**MATERIAL PROVIDED**
---------------
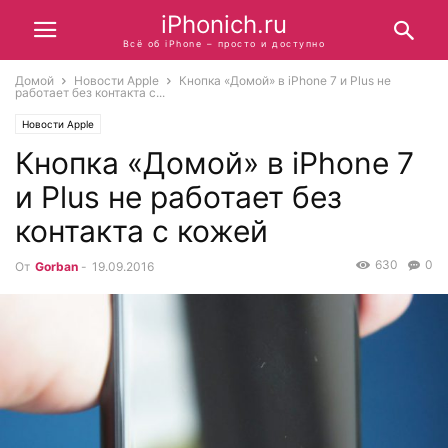
iPhonich.ru
Всё об iPhone – просто и доступно
Домой
Новости Apple
Кнопка «Домой» в iPhone 7 и Plus не
работает без контакта с...
Новости Apple
Кнопка «Домой» в iPhone 7
и Plus не работает без
контакта с кожей
630
0
От
Gorban
-
19.09.2016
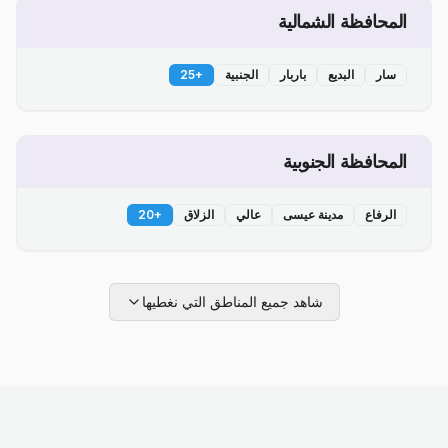
المحافظة الشمالية
سار
البديع
باربار
الجنبية
+
25
المحافظة الجنوبية
الرفاع
مدينة عيسى
عالي
الزلاق
+
20
شاهد جميع المناطق التي نغطيها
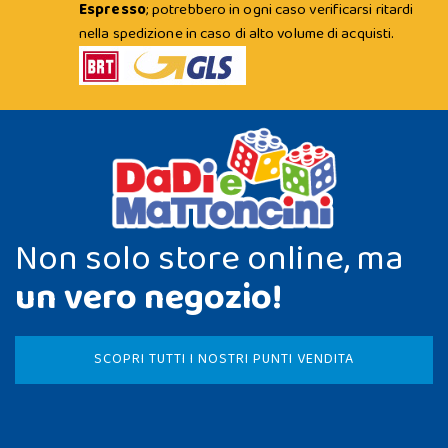
Espresso
; potrebbero in ogni caso verificarsi ritardi
nella spedizione in caso di alto volume di acquisti.
Non solo store online, ma
un vero negozio!
SCOPRI TUTTI I NOSTRI PUNTI VENDITA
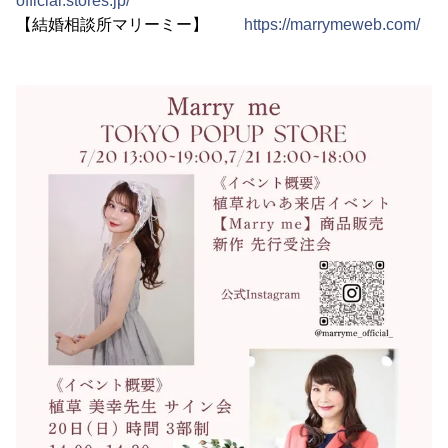
official.stores.jp/
【結婚相談所マリーミー】
https://marrymeweb.com/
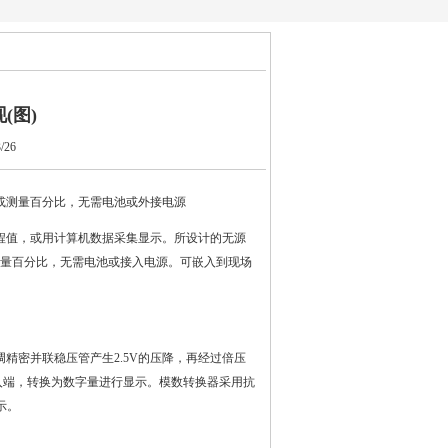
(图)
26
值或测量百分比，无需电池或外接电源
程值，或用计算机数据采集显示。所设计的无源
测量百分比，无需电池或接入电源。可嵌入到现场
精密并联稳压管产生2.5V的压降，再经过倍压
输入端，转换为数字量进行显示。模数转换器采用抗
示。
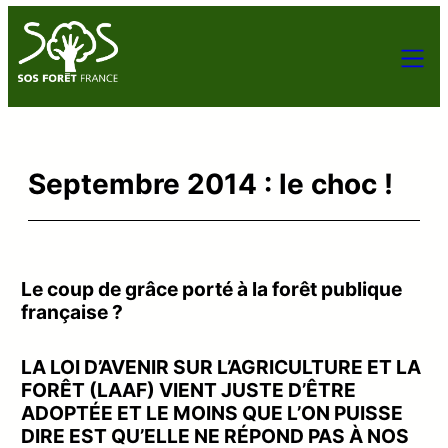
Septembre 2014 : le choc !
Le coup de grâce porté à la forêt publique
française ?
LA LOI D’AVENIR SUR L’AGRICULTURE ET LA
FORÊT (LAAF) VIENT JUSTE D’ÊTRE
ADOPTÉE ET LE MOINS QUE L’ON PUISSE
DIRE EST QU’ELLE NE RÉPOND PAS À NOS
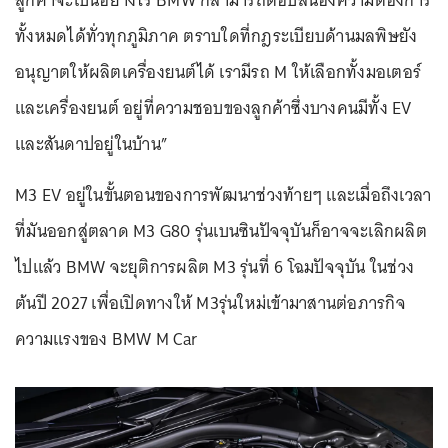
ทั้งหมดได้ทั่วทุกภูมิภาค ตราบใดที่กฎระเบียบด้านมลพิษยัง
อนุญาตให้ผลิตเครื่องยนต์ได้ เรามีรถ M ให้เลือกทั้งมอเตอร์
และเครื่องยนต์ อยู่ที่ความชอบของลูกค้าซึ่งบางคนมีทั้ง EV
และสันดาปอยู่ในบ้าน”
M3 EV อยู่ในขั้นตอนของการพัฒนาช่วงท้ายๆ และเมื่อถึงเวลา
ที่มันออกสู่ตลาด M3 G80 รุ่นเบนซินปัจจุบันก็อาจจะเลิกผลิต
ไปแล้ว BMW จะยุติการผลิต M3 รุ่นที่ 6 โฉมปัจจุบัน ในช่วง
ต้นปี 2027 เพื่อเปิดทางให้ M3รุ่นใหม่เข้ามาสานต่อภารกิจ
ความแรงของ BMW M Car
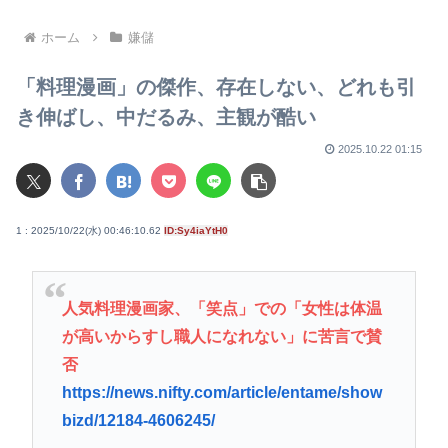
に全面的に協力」 経産省
かれないわ
「LPガス爆発の可能性が高い
とする見解で一致」と発表
ホーム
嫌儲
「料理漫画」の傑作、存在しない、どれも引
き伸ばし、中だるみ、主観が酷い
2025.10.22 01:15
1 : 2025/10/22(水) 00:46:10.62
ID:Sy4iaYtH0
人気料理漫画家、「笑点」での「女性は体温
が高いからすし職人になれない」に苦言で賛
否
https://news.nifty.com/article/entame/show
bizd/12184-4606245/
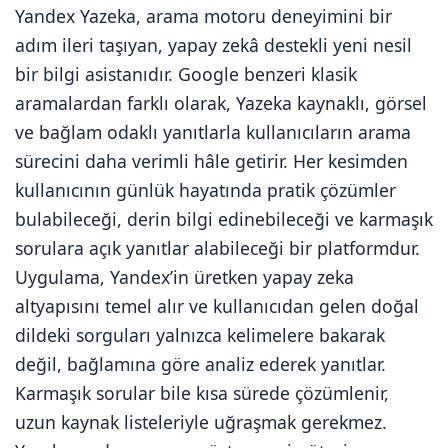
Yandex Yazeka, arama motoru deneyimini bir
adım ileri taşıyan, yapay zekâ destekli yeni nesil
bir bilgi asistanıdır. Google benzeri klasik
aramalardan farklı olarak, Yazeka kaynaklı, görsel
ve bağlam odaklı yanıtlarla kullanıcıların arama
sürecini daha verimli hâle getirir. Her kesimden
kullanıcının günlük hayatında pratik çözümler
bulabileceği, derin bilgi edinebileceği ve karmaşık
sorulara açık yanıtlar alabileceği bir platformdur.
Uygulama, Yandex’in üretken yapay zeka
altyapısını temel alır ve kullanıcıdan gelen doğal
dildeki sorguları yalnızca kelimelere bakarak
değil, bağlamına göre analiz ederek yanıtlar.
Karmaşık sorular bile kısa sürede çözümlenir,
uzun kaynak listeleriyle uğraşmak gerekmez.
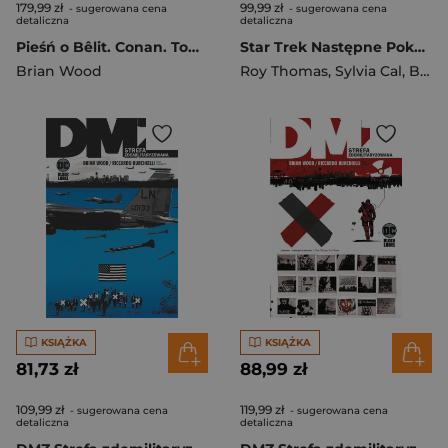
179,99 zł
99,99 zł
- sugerowana cena
- sugerowana cena
detaliczna
detaliczna
Pieśń o Bêlit. Conan. Tom 6
Star Trek Następne Pokolenie. Lustrzany Wszechświat. Tom 4
Brian Wood
Roy Thomas
,
Sylvia Cal
,
Brian Wood
KSIĄŻKA
KSIĄŻKA
81,73 zł
88,99 zł
109,99 zł
119,99 zł
- sugerowana cena
- sugerowana cena
detaliczna
detaliczna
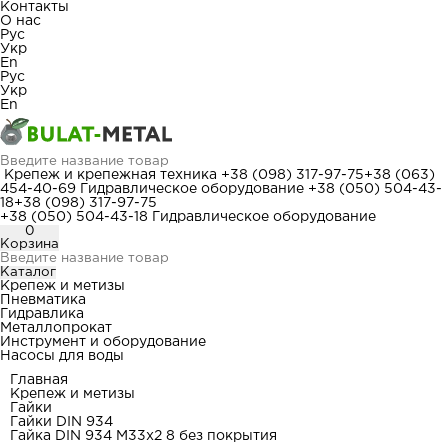
Контакты
О нас
Рус
Укр
En
Рус
Укр
En
Крепеж и крепежная техника
+38 (098) 317-97-75
+38 (063)
454-40-69
Гидравлическое оборудование
+38 (050) 504-43-
18
+38 (098) 317-97-75
+38 (050) 504-43-18
Гидравлическое оборудование
0
Корзина
Каталог
Крепеж и метизы
Пневматика
Гидравлика
Металлопрокат
Инструмент и оборудование
Насосы для воды
Главная
Крепеж и метизы
Гайки
Гайки DIN 934
Гайка DIN 934 М33x2 8 без покрытия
---------------
**WORK REQUIRED**
For this exercise, please copy exactly the lines from the one holding "Крепеж и крепежная техника" through the end of the records, the first and last included.

**YOUR RESPONSE**
Крепеж и крепежная техника
+38 (098) 317-97-75
+38 (063)
454-40-69
Гидравлическое оборудование
+38 (050) 504-43-
18
+38 (098) 317-97-75
+38 (050) 504-43-18
Гидравлическое оборудование
0
Корзина
Каталог
Крепеж и метизы
Пневматика
Гидравлика
Металлопрокат
Инструмент и оборудование
Насосы для воды
Главная
Крепеж и метизы
Гайки
Гайки DIN 934
Гайка DIN 934 М33x2 8 без покрытия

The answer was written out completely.